(Data section begins)

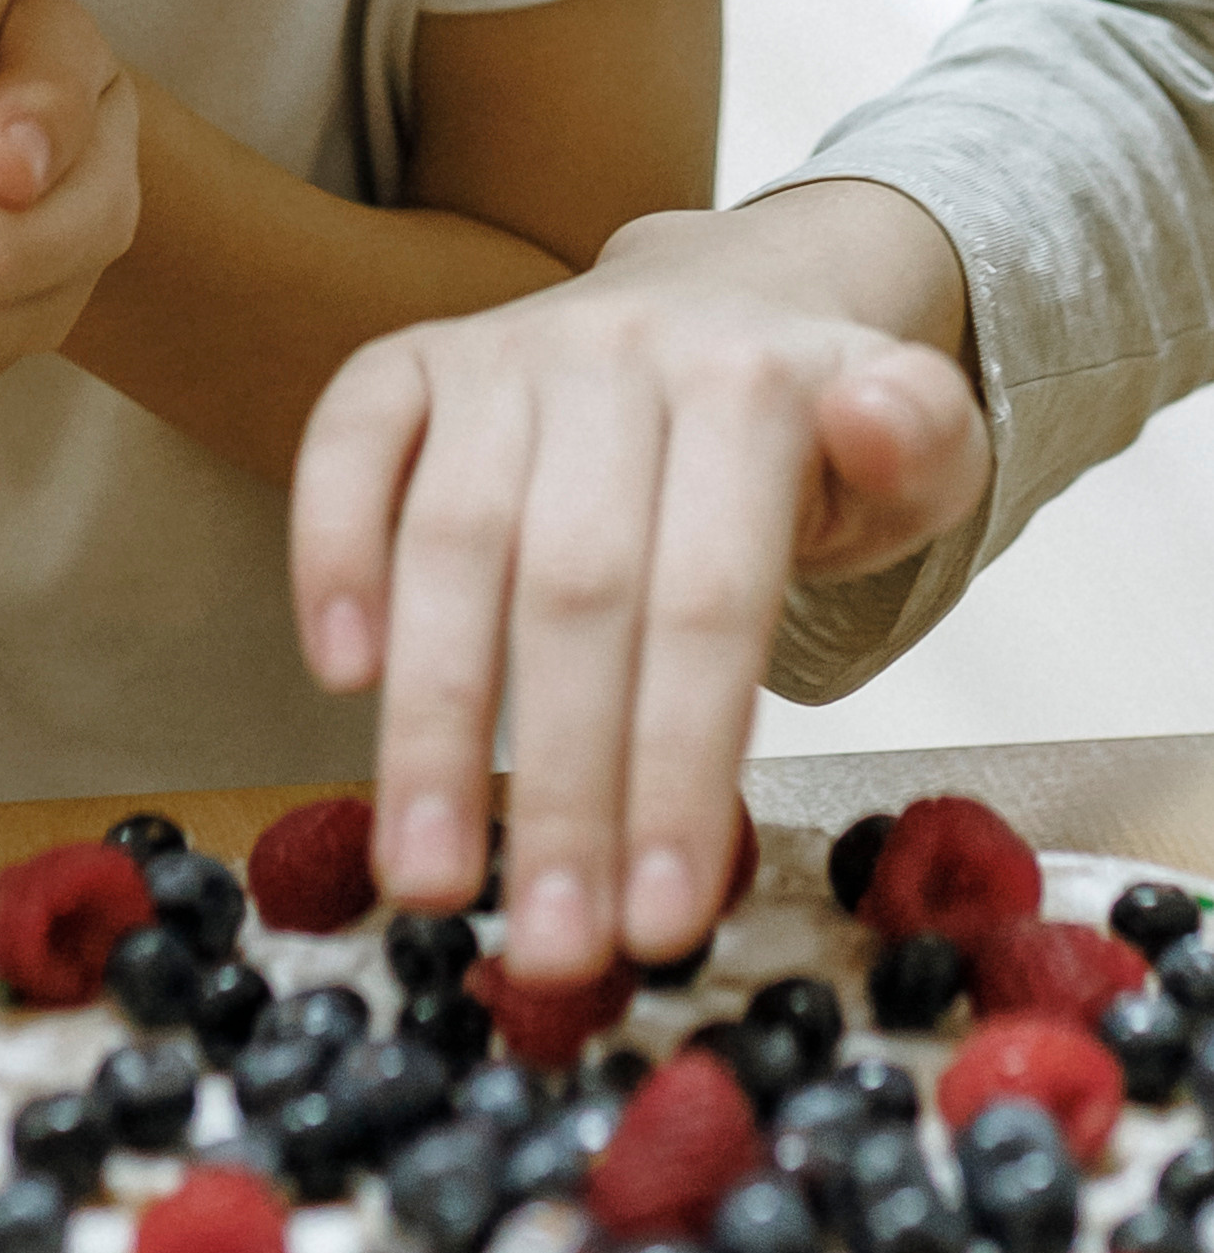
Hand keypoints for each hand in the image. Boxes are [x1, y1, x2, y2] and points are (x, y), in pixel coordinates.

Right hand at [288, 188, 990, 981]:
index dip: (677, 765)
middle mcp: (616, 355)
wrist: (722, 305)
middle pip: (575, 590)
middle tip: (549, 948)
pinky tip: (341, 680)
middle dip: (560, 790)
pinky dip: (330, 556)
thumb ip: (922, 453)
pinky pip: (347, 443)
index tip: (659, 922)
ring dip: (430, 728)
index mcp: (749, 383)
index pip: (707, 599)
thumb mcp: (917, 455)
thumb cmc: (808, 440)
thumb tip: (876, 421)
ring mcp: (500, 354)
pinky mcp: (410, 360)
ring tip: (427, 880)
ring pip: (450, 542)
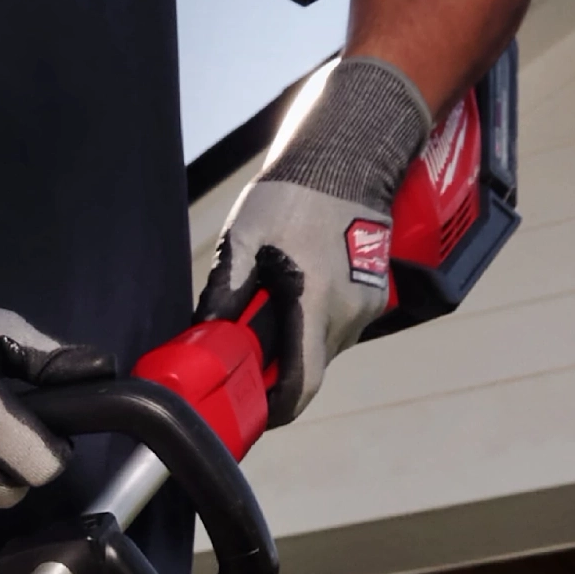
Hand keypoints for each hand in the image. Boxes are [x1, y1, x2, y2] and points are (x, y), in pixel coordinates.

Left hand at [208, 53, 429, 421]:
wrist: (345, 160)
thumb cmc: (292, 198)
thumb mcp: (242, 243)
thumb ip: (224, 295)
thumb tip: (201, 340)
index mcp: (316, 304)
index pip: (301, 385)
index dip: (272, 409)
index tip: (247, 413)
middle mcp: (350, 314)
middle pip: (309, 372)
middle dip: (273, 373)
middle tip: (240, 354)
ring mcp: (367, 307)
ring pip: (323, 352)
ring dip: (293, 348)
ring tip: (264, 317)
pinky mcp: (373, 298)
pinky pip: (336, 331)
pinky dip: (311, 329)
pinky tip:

(Data section ends)

**What is being asked**: In the preceding material, find each line holding the word "middle" and copy it out.

**Response**:
middle mcp: (616, 355)
middle pip: (575, 590)
middle tip: (549, 948)
middle dip: (560, 790)
middle mcp: (350, 314)
middle pip: (309, 372)
middle dip: (273, 373)
middle tip: (240, 354)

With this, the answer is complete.